Only one commercial lab in the world, Dwayne's Photo in Parsons, Kan.,
still develops Kodachrome, a once-ubiquitous brand that has
freeze-framed the world in rich, but authentic, hues since it was
introduced in the Great Depression.
Eastman Kodak Co. now makes the slide and motion-picture film in just
one 35mm format and production runs -- in which a master sheet nearly a
mile long is cut up into more than 20,000 rolls -- fall at least a year
apart.
Kodak won't say when the last one occurred nor hint at Kodachrome's
prospects. Kodachrome stocks currently on sale have a 2009 expiration
date. If the machines aren't fired up again, the company might just sell
out the remaining supplies and that would be the end.
"It's a low-volume product; all volumes [of color film] are down," says
spokesman Chris Veronda.
For decades, Kodachrome was the standard choice for professional color
photography and avant-garde filmmaking. At its peak, a reverential Paul
Simon crooned "Mama, don't take my Kodachrome away" in 1973. It's the
only film to have a state park named after it -- photogenic Kodachrome
Basin State Park in the red-rock canyons of southern Utah.
During its mass-market heyday in the 1960s and '70s, countless
snapshooters put friendships in peril every time they hauled out a
carousel projector and trays of slides to replay a family vacation.
But the landmark color transparency created by Leopold Godowsky Jr. and
Leopold Mannes -- "God and Man" in photo research circles -- went into a
tailspin a generation ago. It was eclipsed by video, easy-to-process
color negative films, and a tidal-wave preference for hand-sized prints.

Exercise A
Repeat the part of the Kodachrome text between "For decades, Kodachrome" and "of southern Utah.", inclusive.
Exercise B
Carry the Kodachrome text on past its last sentence, writing the passage that would come next.

(Data excerpts)

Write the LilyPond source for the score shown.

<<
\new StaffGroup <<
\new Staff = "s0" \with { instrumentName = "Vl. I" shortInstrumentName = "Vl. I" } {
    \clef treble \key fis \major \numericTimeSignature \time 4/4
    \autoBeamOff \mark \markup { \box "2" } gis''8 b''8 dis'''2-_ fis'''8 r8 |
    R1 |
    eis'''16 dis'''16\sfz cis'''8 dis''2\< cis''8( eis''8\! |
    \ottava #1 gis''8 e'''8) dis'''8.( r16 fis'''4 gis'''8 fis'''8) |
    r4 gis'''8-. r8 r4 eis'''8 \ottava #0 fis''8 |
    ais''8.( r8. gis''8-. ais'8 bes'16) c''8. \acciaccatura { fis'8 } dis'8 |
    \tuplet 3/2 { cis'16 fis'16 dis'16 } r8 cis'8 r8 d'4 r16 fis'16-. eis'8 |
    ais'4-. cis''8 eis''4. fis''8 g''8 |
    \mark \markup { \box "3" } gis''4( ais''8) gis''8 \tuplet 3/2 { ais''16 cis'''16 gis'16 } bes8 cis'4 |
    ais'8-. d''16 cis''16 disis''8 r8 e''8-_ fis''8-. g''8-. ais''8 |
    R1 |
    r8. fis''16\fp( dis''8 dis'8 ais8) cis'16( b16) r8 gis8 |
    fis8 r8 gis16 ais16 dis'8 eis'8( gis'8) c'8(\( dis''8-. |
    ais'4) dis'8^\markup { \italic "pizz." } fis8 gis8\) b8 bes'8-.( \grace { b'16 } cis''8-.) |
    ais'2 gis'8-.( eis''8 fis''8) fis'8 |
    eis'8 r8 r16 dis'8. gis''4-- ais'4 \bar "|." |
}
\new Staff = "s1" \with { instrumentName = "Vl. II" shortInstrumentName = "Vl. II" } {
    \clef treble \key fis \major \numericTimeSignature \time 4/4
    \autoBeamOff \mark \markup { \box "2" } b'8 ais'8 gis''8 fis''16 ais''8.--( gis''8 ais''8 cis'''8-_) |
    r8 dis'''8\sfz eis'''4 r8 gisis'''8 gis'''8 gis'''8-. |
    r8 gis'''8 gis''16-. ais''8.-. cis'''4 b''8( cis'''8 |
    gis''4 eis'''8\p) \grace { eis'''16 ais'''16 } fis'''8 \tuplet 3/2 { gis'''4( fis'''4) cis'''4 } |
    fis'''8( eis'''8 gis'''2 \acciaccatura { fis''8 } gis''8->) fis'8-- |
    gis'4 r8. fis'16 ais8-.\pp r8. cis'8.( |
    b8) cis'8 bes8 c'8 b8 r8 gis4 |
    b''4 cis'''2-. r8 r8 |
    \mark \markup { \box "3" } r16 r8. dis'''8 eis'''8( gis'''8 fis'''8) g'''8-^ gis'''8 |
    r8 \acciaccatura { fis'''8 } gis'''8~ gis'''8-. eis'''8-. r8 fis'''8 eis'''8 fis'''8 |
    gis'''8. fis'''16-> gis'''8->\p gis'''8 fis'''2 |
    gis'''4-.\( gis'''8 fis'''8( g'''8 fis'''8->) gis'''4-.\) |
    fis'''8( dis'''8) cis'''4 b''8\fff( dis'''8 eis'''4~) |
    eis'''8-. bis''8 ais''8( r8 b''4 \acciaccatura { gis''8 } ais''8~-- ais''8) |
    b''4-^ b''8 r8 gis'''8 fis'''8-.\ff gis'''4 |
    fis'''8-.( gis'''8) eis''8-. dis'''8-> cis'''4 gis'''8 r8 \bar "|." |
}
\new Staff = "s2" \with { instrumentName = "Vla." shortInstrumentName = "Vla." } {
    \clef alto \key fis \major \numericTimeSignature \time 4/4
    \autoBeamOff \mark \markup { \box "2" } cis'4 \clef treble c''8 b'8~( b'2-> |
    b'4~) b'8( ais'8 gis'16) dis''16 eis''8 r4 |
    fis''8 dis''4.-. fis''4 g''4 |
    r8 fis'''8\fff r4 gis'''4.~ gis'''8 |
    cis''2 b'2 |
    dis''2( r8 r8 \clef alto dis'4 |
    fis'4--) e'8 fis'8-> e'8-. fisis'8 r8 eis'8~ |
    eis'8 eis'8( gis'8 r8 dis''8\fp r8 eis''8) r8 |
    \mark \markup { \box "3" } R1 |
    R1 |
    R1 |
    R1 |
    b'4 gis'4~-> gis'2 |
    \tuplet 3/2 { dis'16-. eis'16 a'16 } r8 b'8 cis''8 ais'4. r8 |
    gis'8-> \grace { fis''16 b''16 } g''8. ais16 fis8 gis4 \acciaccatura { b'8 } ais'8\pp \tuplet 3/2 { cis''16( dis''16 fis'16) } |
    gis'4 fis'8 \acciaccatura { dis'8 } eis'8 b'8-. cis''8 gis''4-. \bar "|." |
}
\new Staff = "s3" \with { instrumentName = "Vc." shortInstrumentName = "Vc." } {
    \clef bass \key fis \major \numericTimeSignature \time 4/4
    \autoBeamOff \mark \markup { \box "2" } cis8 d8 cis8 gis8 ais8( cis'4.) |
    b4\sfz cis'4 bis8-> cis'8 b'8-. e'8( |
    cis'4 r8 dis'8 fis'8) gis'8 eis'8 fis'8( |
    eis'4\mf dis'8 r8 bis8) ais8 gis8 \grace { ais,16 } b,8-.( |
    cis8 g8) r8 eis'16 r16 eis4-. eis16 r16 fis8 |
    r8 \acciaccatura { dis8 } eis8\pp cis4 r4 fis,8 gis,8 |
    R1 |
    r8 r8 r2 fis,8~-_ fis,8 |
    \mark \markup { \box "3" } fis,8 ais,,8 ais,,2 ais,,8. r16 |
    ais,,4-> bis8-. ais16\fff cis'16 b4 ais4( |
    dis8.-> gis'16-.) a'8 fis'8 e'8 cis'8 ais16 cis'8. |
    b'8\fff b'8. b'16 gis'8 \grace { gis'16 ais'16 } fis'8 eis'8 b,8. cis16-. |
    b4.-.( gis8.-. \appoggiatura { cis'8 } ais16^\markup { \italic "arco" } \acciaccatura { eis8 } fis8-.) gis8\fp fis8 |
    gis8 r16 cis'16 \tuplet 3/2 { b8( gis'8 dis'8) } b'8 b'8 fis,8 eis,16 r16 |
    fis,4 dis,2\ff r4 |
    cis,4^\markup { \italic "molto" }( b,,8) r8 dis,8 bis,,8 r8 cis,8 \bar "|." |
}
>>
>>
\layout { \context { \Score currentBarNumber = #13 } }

Answer space A
For decades, Kodachrome was the standard choice for professional color
photography and avant-garde filmmaking. At its peak, a reverential Paul
Simon crooned "Mama, don't take my Kodachrome away" in 1973. It's the
only film to have a state park named after it -- photogenic Kodachrome
Basin State Park in the red-rock canyons of southern Utah.

Answer space B
Nowadays, Kodachrome is confined to a small global market of devotees
who wouldn't settle for anything else. And before long, industry
watchers say, Kodak might well stop serving that steadily-shrinking
niche as the 128-year-old photography pioneer bets its future on
electronic imaging.
The digital revolution is undermining all varieties of film, even a
storied one that garnered its share of spectacular images: the giant
Hindenburg zeppelin dissolving in a red-orange fireball in 1936; Edmund
Hillary's dreamy snapshot of his Sherpa climbing partner atop Everest in
1953; and, most iconic of all, Abraham Zapruder's 8-millimeter reel of
President Kennedy's assassination in 1963.
Steve McCurry's portrait of an Afghan refugee girl with haunting
gray-green eyes that landed on the cover of "National Geographic" in
1985 is considered one of the finest illustrations of the film's subtle
rendering of light, contrast, and color harmony.
"You just look at it and think, this is better than life," says Mr.
McCurry, 58, who has relied heavily on Kodachrome for all but the last
two years of a 33-year career.
John Larish, a consultant and writer on photography, marvels at its
staying power. "I've got Kodachromes from the 1930s and the blue skies
look as bright as they did in the 1930s," he says.
Collectors of airplane and train images value its unsurpassed fade
resistance. Assorted dentists, plastic surgeons, and ophthalmologists
still rely on its clarity and unique palette, especially for multiyear
studies.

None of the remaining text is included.